• **What you are asked to do**
Counting only the lines below that contain the word "numOctaves", what is the total? Give it with no other words.

The data: Begin

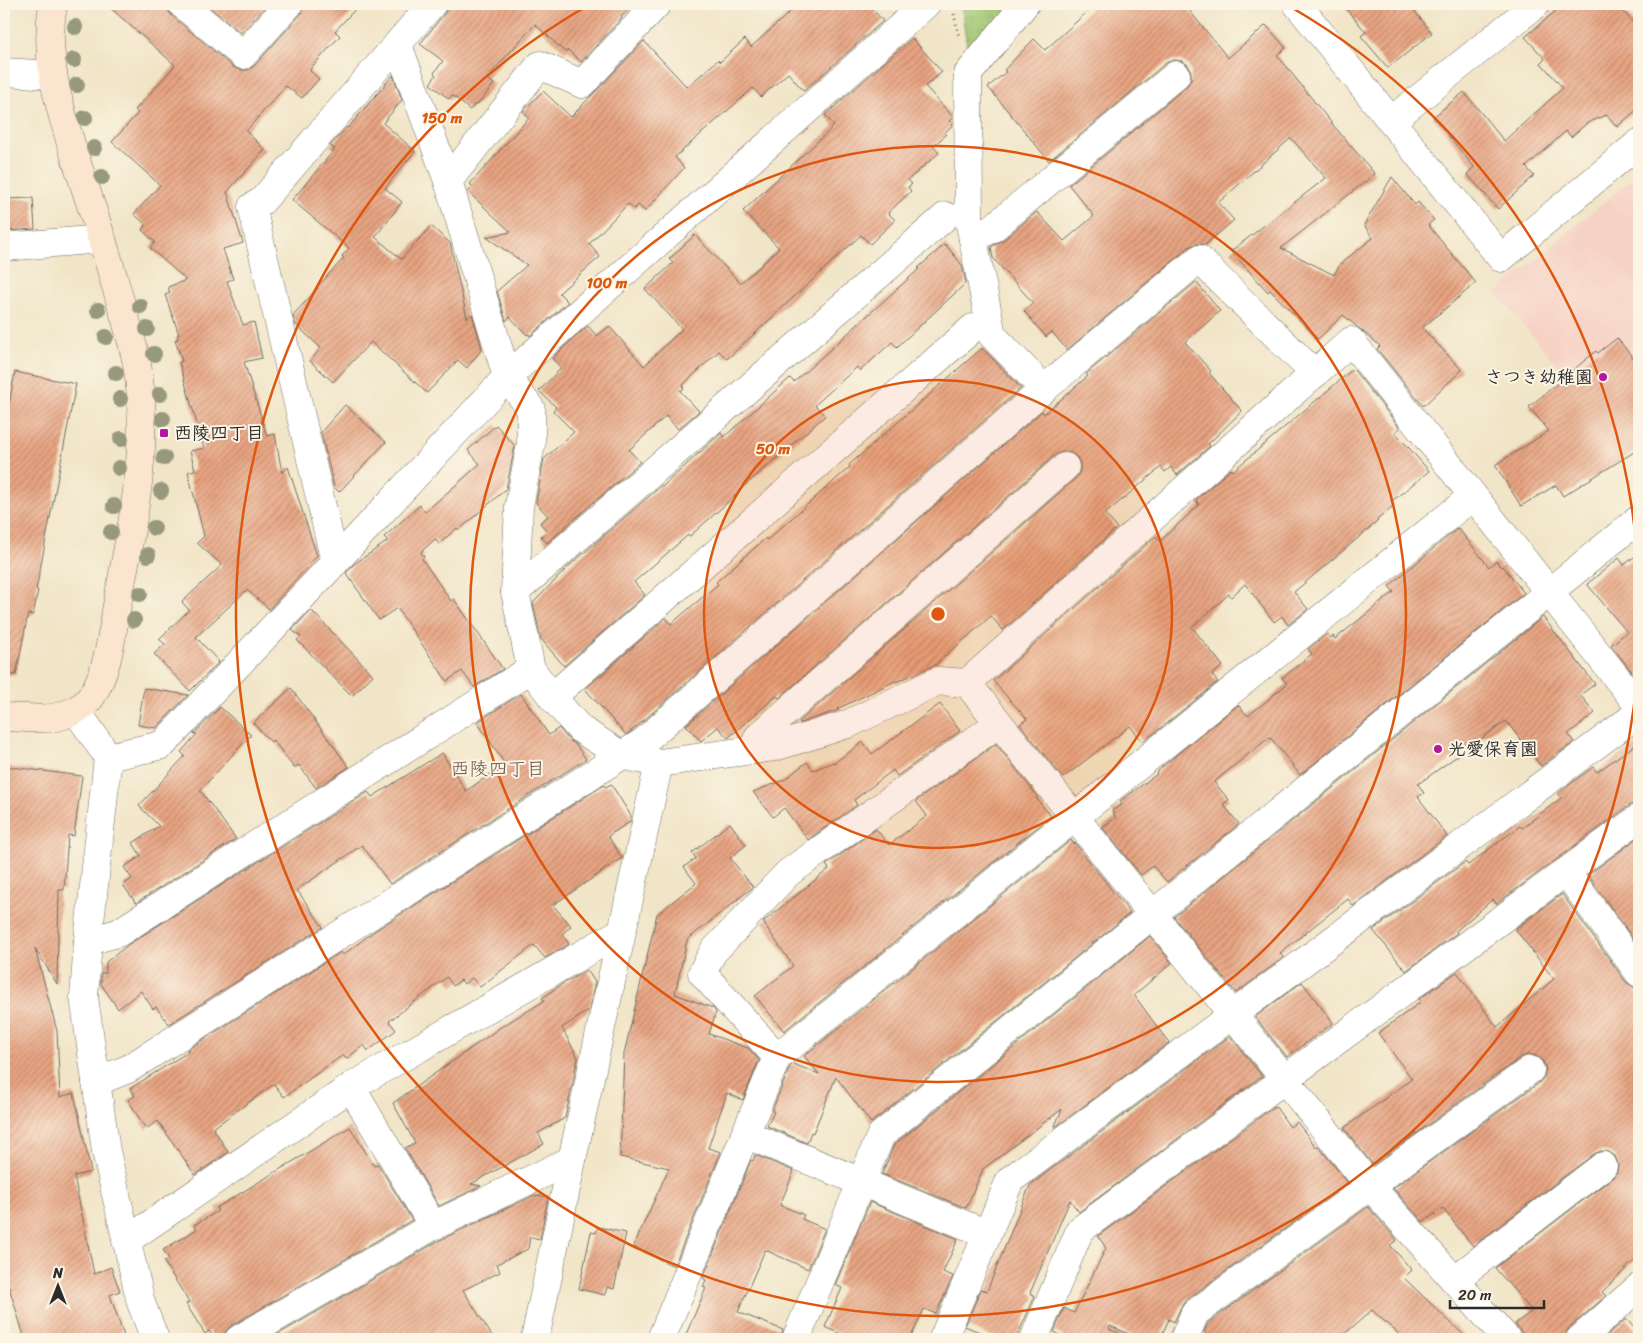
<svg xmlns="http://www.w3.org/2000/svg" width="1643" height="1343" font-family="Sriracha,'Klee One',sans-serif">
  <defs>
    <pattern id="park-crowns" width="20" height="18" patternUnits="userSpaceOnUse" patternTransform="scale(1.25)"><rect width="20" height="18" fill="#9fc671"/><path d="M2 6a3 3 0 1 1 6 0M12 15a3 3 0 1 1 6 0" fill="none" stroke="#89aa62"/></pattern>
    <pattern id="building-hatch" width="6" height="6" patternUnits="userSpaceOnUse" patternTransform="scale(1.25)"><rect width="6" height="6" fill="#e8a482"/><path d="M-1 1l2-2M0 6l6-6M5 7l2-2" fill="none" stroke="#bc866b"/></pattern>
  </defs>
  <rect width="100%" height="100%" fill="#fcf5e5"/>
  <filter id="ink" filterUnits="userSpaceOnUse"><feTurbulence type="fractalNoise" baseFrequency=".02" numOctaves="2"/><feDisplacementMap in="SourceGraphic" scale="10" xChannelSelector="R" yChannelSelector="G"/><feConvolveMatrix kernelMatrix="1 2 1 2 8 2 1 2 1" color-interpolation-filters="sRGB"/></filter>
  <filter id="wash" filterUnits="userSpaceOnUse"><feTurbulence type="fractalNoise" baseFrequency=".0096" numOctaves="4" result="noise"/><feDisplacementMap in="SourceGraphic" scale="20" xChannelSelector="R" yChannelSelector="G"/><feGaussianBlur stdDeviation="1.12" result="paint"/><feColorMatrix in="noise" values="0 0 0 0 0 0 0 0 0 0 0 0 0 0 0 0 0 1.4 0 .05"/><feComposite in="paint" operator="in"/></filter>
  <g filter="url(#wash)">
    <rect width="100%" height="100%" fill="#f1e5c7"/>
    <path fill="#f6d2c5" d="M1639,173v288l-143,-168z"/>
    <path fill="url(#park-crowns)" stroke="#65784e" d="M961,4h57l-49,56z"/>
    <g id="blocks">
      <g fill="url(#building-hatch)">
        <path d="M106,4h61l1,6 4,6 61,51 8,3h7l7,-5 46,-51 3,-10h56l-25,27 5,5 -29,32 -1,3 9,8 -17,19 -16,-12 -40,45 19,19 -38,42 16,51 -20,6 10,30 -6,2 16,44 11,-3 8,36 -18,4 23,74 8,-2 7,39 6,-6 29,89 -48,53 -22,-19 -51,47 23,25 -29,29 -36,-37 11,-10 -6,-5 30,-29 -7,-8 40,-37 -25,-22 7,-7 -16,-64 7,-2 -5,-19 14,-3 -25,-86 3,-1 -7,-21 3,-1 -1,-4 2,-1 -14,-39 5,-2 -2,-6 18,-7 -36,-32 5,-6 -13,-12 4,-5 -12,-11 26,-29 -48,-43 26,-29 -3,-3 40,-45z"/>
        <path d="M206,4h62l-27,29z"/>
        <path d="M450,4h186l-15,13 1,1 -41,44 -13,-12 -3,2 -30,-28 -48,54 7,6 -17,21 -2,-1 -5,6 -18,-15 -3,4 -19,-15 6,-9 -2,-2 9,-12 -23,-17 24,-30z"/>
        <path d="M799,4h69l15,17 -79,70 -16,-18 -27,24 -8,-9 -78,69 9,11 -39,43 -7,-6 -4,4 -6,-5 -39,40 11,13 -41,36 9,9 -38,34 -1,-2 -2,1 -17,-18 -4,4 -9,-30 30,-26 -41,-28 25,-5 -43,-40 5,-5 -3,-3 59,-66 -6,-7 20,-20 28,26 73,-76 43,46 31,-27 2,2 25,-23 6,8z"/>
        <path d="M1096,4h88l44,54 38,-33 20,23 -9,7 56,70 42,49 -94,74 53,27 7,-12 32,-25 -9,-13 28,-48 23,28 3,-3 16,18 -6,5 48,58 -54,45 40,42 -39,36 -46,-57 3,-3 -37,-31 -25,24 -48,-49 -2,2 -37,-41 95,-73 -35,-40 -73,65 16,17 -29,25 -9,-1 -7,3 -122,103 -15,-18 -6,5 -22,-26 9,-8 -40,-45 -2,-11 12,-7 34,-28 27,29 30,-25 -25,-31 117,-98 5,-7v-8l-3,-7 -6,-4 -8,-1 -8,3 -117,98 -61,-74 18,-15 -2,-2 30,-31 11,11z"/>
        <path d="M1342,4h67l23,29 -44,35 -27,-32 5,-4z"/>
        <path d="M1564,4h53l22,25v79l-22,19 -10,-12 -20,8 -16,14 -5,-6 -40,36 8,9 -36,33 -31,-35 7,-7 -41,-50 31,-25 40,49 59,-53 -22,-25 4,-4 -20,-22z"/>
        <path d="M912,38l30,34 -17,14 28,31 -4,4 4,4 -9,8 2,2 -13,11 6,7 -31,27 4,4 -4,3 3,4 -23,22 7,7 -25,24 -9,-9 -134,124 -8,-8 -37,35 2,2 -4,3 19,20 -21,18 -12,-13 -37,34 11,12 -93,81 -6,-7 6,-5 -7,-8 8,-7 -12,-13 8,-44 30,-27 -21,-21 3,-4 -17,-16 22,-23 -9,-10 36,-32 9,10 12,-10 35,40 38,-37 -37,-40 28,-26 -4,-4 26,-24 45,48 19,-16 20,-19 -36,-37 91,-85 -9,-11z"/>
        <path d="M393,75l9,25 -19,23 32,28 -30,37 17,14 -27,35 26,22 30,-33 19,17 17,75 5,-4 10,35 -15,19 -9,-8 -31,33 -56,-51 -38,40 -23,-21 11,-13 -26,-24 -2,-9 25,-27 -1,-1 27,-29 -2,-2 7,-8 -57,-48 43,-51 -5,-3 17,-19 1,1z"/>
        <path d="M33,198l2,31 -31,2v-32z"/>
        <path d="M945,244l17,21 4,18 -69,64 -5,-5 -32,29 -3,-4 -42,38 10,11 -90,78 1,1 -46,41 -2,-1 -54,47 11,13 -81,71 -23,-27 -8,-36 36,-37 93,-81 1,1 58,-53 3,4 66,-59 4,4 125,-113 -1,-1z"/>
        <path d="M1196,282l24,29 -35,31 26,29 -2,2 33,38 -34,33 2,2 -33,29 -6,-8 -6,5 -4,-5 -56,47 12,14 -114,102 -12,-14 -56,49 -39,17 -1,-1 -58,28 2,1 -39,13 -1,-1 276,-243 5,-7v-9l-3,-6 -7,-5h-9l-6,3 -276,243 -3,-2 -48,42 -10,-11 -17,14 -15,-16 356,-314 2,3 44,-38 -2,-2z"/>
        <path d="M1617,338l22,27v84l-76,47 -7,-11 -35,21 -26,-41 54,-34 -20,-24 67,-56 2,2z"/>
        <path d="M982,348l39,40 -387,341 -8,6 -41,-46 81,-71 5,6 47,-40 -2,-2 50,-44 1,2 83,-73 -1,-2z"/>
        <path d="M1353,369l47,59 -5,4 34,39 -38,31 3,3 -17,15 1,1 -84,71 14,17 -20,16 -6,-9 -8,6 -29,-38 -14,13 -2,-3 -37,33 31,39 -11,9 6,7 -75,60 -13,-16 -67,52 -43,-54 7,-5 -34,-38 163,-145 4,5 39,-36 -3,-5 35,-31 2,2z"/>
        <path d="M15,372l61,12 -40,206h2l-5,25 -5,-1 -12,61 -12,-1v-242z"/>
        <path d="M345,405l41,37 -47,50 -5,-5 -13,-55z"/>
        <path d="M496,425l19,21 -9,43 -47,41 -2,-2 -18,16 -4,-5 -14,13 3,5 -2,2 29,42 3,-2 49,70 -29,18 -12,-16 -15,10 -50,-73 -18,12 -33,-47 8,-9 34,-23 -4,-4 36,-32 5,7 55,-48 -12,-14z"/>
        <path d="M1458,528l31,39 7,-6 5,6 2,-1 21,27 -224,182 -30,-38 -56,45 15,18 -6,4 16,20 -72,58 -14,-16 -12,9 -39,-48 14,-9 -4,-7 10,-6 -2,-4 37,-27 -1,-1 7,-7 75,-61 10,11 39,-32 -5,-6 30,-24 -4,-5 19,-15 4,4 2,-2 2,3 59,-47 -5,-6z"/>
        <path d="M1639,553v128l-28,-36 16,-13 -40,-48 32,-26 5,7z"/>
        <path d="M311,610l62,65 -21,21 -55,-56 4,-3 -9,-7z"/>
        <path d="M1543,617l52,67 -15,11 15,18 -27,21 6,8 -33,24 -35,-45 -88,63 6,9 -6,4 29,39 -94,70 -5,-7 -68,54 4,4 -48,36 -62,-76z"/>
        <path d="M144,688l44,7 -32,33 -18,-3z"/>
        <path d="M291,688l58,79 -33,21 -17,-23 -5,3 -21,-28 -2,2 -18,-19z"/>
        <path d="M521,694l28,41 10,-7 9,11 8,6 10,14 -196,125 -28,-39 -65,45 26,37 -154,97 -13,-17 -3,2 -12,-18 -23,18 -17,-25v-11h5v-11l23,-18 239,-152 4,5 70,-44 24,38 39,-27 -28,-42z"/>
        <path d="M940,704l20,27 -63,45 -4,-6 -39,30 3,5 -49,35 -24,-32 -11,9 -20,-25 31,-12 23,-18 6,8 21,-8v1l29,-21 9,12z"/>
        <path d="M220,707l31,28 -51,55 36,49 -100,64 -13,-18 9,-6 -8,-12 17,-11 -8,-13 26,-17 -20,-20 46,-50 -4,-4 16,-18h-3z"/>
        <path d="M1639,742v61l-9,2 -134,99 -3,-5 -37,32 1,2 -51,38 -33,-41 92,-68 3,3 52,-39 2,2 39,-30 -3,-4 3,-3 32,-24 4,5z"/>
        <path d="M996,744l42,53 -2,1 15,18 -267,215 -29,-35 38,-30 -30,-44 66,-53 -3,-4 50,-36 13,16 38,-29 -11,-15z"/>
        <path d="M4,766l78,10 -8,60 -6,-1 -4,55h-5l-2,94 -22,-36 22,83 3,66 14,-4 17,79 -17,4 20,98 17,-7 9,24 -10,4 15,44h-100l-17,-55 -4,2z"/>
        <path d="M611,784l20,32 -1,6 -22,14 14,22 -69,47 18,21 -9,8 7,10 -24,14 -11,-13 -54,42 -8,-9 -8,6 -3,-4 -8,6 -6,-9 -58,44 7,9 -28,21 -4,-6 -18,14 -3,-4 -59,42 -10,-13 -61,44 15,24 -33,23 -37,-54 -12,8 -18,-29 7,-4 -4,-8 57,-36 -1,-2 154,-98 2,3 30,-23 231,-147 2,2z"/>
        <path d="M730,823l16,22 -16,13 23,29 -66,53 -12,54 38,14 3,4 -7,22 39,14 11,12 -16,40 -16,-7 -19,55 13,4 -47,114 -41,-19 36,-79 -49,-11 4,-103 33,-140 39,-31 -12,-16 12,-9 -4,-5z"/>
        <path d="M1639,837v105l-2,2 -49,-69z"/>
        <path d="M1071,840l3,4 1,-1 55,70 -259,210 -35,-46 -23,56 -2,-1 -4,11 -40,-17 7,-14 -2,-1 18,-44 3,-3 26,10 -15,-18z"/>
        <path d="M1562,894l64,88 9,6 4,6v262l-37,36 4,4 -36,31 -5,7v5h-38l-12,-15 17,-13 -37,-43 117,-90 5,-6 1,-8 -3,-8 -6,-4 -8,-1 -7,3 -121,92 -30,-37 -20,13 -30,-34 146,-105 5,-6 2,-8 -4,-9 -6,-4 -7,-2 -8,3 -148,108 -29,-37 68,-49 -34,-46 43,-31 -2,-3 38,-27 40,55 57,-48 -39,-50z"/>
        <path d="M1150,936l22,27 -38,32 35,48 -115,85 8,-19 -79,60 -17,39 -84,-34 12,-29z"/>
        <path d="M587,970l8,12 -6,28 -27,18 16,30 -13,60 -27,15 6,11 -73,40 10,2 -42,20 -34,-58 10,-5 -22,-40 108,-76 43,-26 -2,-3 20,-14z"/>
        <path d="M1302,982l31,41 -46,34 -32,-40z"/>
        <path d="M1230,1036l32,40 -183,136 -9,-12 -40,93 5,3 -19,43h-20l-31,-13 16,-37 6,2 43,-106z"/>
        <path d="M1275,1106l15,21 7,-5 19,25 2,-1 30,37 -162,117 -5,7 -7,15 -5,-3 -9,20h-19l-31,-13 -1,3 23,10h-71l2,-3 -9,-4 10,-24 10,5 32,-65 -8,-12z"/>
        <path d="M350,1127l24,39 4,-2 34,56 -181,106 -6,6 -2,7h-8l-6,-8 -4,3 -19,-30 3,-2 -25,-40 5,-3 -6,-9 34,-21 -3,-4 24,-14 -2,-3z"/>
        <path d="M755,1155l39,16 -14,34 24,10 -2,4 23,10 -17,40 -43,-19 -27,62 45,18 -2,9h-97l22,-51 -3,-1 3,-7 -3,-2 48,-118 2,1z"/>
        <path d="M535,1195l13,2 -8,42 -10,-2 -2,12 -31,15 3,8 -37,18 31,49h-224l170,-99z"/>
        <path d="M870,1202l88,37 -15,33 10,4 -17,38 -12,-5 -14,30h-58l-27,-12 17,-39 -7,-3z"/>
        <path d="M1368,1207l29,33 -7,5 22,25 -8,8 64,61h-64l-32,-29 -33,29h-128l-7,-7 4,-9z"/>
        <path d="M598,1227l28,6 -12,56 -7,-2 -2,8 -26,-6 12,-57 5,1z"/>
        <path d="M1626,1319l13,14v6h-36z"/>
      </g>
    </g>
  </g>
  <g filter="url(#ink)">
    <use href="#blocks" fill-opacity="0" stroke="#706c62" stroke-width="1"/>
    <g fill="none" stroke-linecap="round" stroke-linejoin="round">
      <defs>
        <g id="street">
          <path d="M182,4l61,51 46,-51"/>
          <path d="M1025,4l-57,70 1,145 23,116 52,54"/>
          <path d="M1297,4l204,254 138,-115"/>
          <path d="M398,45l50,136 59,196 24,32v35l-12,62 -4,86 16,77 21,28 28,32 41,26 38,8 116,-16 73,-23 90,-43 29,2 404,504 136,152"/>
          <path d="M4,72l49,3"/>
          <path d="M1391,121l145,-117"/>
          <path d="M448,181l92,-116 42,19 75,-80"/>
          <path d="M973,239l20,-11 183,-153"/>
          <path d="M4,247l98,-8"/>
          <path d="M335,562l-83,-355 10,-6 170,-197"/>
          <path d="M515,592l431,-376"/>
          <path d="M967,683l384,-342 288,365"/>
          <path d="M552,697l421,-369"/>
          <path d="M76,710l32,47 -20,184 -4,56 22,154 35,152 14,36"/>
          <path d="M753,750l5,-13 307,-270"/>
          <path d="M108,757l54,-12 173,-183 172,-185 419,-373"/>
          <path d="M1566,872l73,101"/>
          <path d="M88,941l30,-8 413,-264"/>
          <path d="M777,1057l-75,-84 11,-21 75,-79 211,-150"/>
          <path d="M96,1082l32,-13 515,-327 401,-353 155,-130 116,115"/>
          <path d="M351,1087l82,139"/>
          <path d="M745,1134l242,100"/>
          <path d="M126,1241l225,-154 270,-155"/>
          <path d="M1454,1280l149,-114"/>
          <path d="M239,1339l194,-113 139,-66"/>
          <path d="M535,1339l37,-179 87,-397"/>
          <path d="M661,1339l116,-282 696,-561"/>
          <path d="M796,1339l85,-204 758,-616"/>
          <path d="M943,1339l67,-159 629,-467"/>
          <path d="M1034,1339l46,-109 559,-412"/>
          <path d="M1184,1339l11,-26 335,-243"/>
          <path d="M1580,1339l59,-52"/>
        </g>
        <path id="secondary" d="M4,717c15,0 33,3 48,1 13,-2 32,-10 39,-21 18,-27 21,-65 27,-97 15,-78 32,-156 19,-236 -5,-25 -13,-50 -20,-74 -12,-42 -25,-83 -39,-124 -17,-54 -35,-104 -25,-162"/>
      </defs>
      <use href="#street" stroke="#706c62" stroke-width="29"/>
      <use href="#secondary" stroke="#706c62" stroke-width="29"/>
      <path stroke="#706c62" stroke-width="3" stroke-dasharray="1 4" stroke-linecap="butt" d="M954,14l5,23"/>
      <use href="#street" stroke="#fff" stroke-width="28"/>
      <use href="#secondary" stroke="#fbe5cf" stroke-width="28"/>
    </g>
    <g fill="#97997d">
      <circle cx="75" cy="27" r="8"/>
      <circle cx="74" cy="60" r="8"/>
      <circle cx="77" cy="85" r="8"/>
      <circle cx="85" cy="118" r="8"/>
      <circle cx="94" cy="148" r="8"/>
      <circle cx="102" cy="177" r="8"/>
      <circle cx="140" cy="306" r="8"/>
      <circle cx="98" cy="310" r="8"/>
      <circle cx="147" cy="329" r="8"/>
      <circle cx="106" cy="337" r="8"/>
      <circle cx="154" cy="354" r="8"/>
      <circle cx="116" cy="373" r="8"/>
      <circle cx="160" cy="394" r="8"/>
      <circle cx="120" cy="399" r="8"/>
      <circle cx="163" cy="419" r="8"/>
      <circle cx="121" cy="439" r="8"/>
      <circle cx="164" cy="458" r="8"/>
      <circle cx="119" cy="468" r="8"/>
      <circle cx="161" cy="491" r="8"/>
      <circle cx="114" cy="506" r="8"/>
      <circle cx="154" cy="528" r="8"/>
      <circle cx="111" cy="532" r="8"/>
      <circle cx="148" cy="555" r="8"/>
      <circle cx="140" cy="594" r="8"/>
      <circle cx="134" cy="620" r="8"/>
    </g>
  </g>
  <circle cx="938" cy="614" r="234" fill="#df570e" fill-opacity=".12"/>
  <g fill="none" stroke="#df570e" stroke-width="2.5">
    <circle cx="938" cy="614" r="234"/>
    <circle cx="938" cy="614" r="468"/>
    <path d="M1639 651A702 702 0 1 1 587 6M1289 6A702 702 0 0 1 1639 577"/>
  </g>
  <g fill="#b5179e" stroke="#fcf5e5" stroke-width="2">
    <circle cx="1603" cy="377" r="5"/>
    <rect x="159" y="428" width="10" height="10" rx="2.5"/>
    <circle cx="1438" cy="749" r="5"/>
  </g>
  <g text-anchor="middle" stroke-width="4" stroke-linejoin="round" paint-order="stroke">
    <g font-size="18" font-weight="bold" fill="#2b2b2b" stroke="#fcf5e5" text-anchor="start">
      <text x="1593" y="383" text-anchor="end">さつき幼稚園</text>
      <text x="174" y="439">西陵四丁目</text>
      <text x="1448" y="755">光愛保育園</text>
    </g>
    <g font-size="19" fill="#6d5549" stroke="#fcf5e5">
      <text x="498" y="775">西陵四丁目</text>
    </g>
  </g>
  <circle cx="938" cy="614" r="8" fill="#df570e" stroke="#fcf5e5" stroke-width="2.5"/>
  <g font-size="15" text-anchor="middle" font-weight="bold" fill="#df570e" stroke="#fcf5e5" stroke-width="4" stroke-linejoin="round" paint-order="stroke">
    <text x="442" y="123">150 m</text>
    <text x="607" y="288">100 m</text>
    <text x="773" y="454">50 m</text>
  </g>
  <rect width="1643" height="1343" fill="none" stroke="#fcf5e5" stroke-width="20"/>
  <g transform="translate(58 1286)" stroke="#fcf5e5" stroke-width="4" paint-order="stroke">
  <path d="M0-4L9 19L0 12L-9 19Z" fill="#2b2b2b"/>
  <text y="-8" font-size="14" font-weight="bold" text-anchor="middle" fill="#2b2b2b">N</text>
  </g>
  <path d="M1450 1300v8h94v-8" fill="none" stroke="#2b2b2b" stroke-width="2.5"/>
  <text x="1458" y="1300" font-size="15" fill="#2b2b2b" stroke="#fcf5e5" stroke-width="4" paint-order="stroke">20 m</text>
</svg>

The data: End

• **Output of the exercise**
2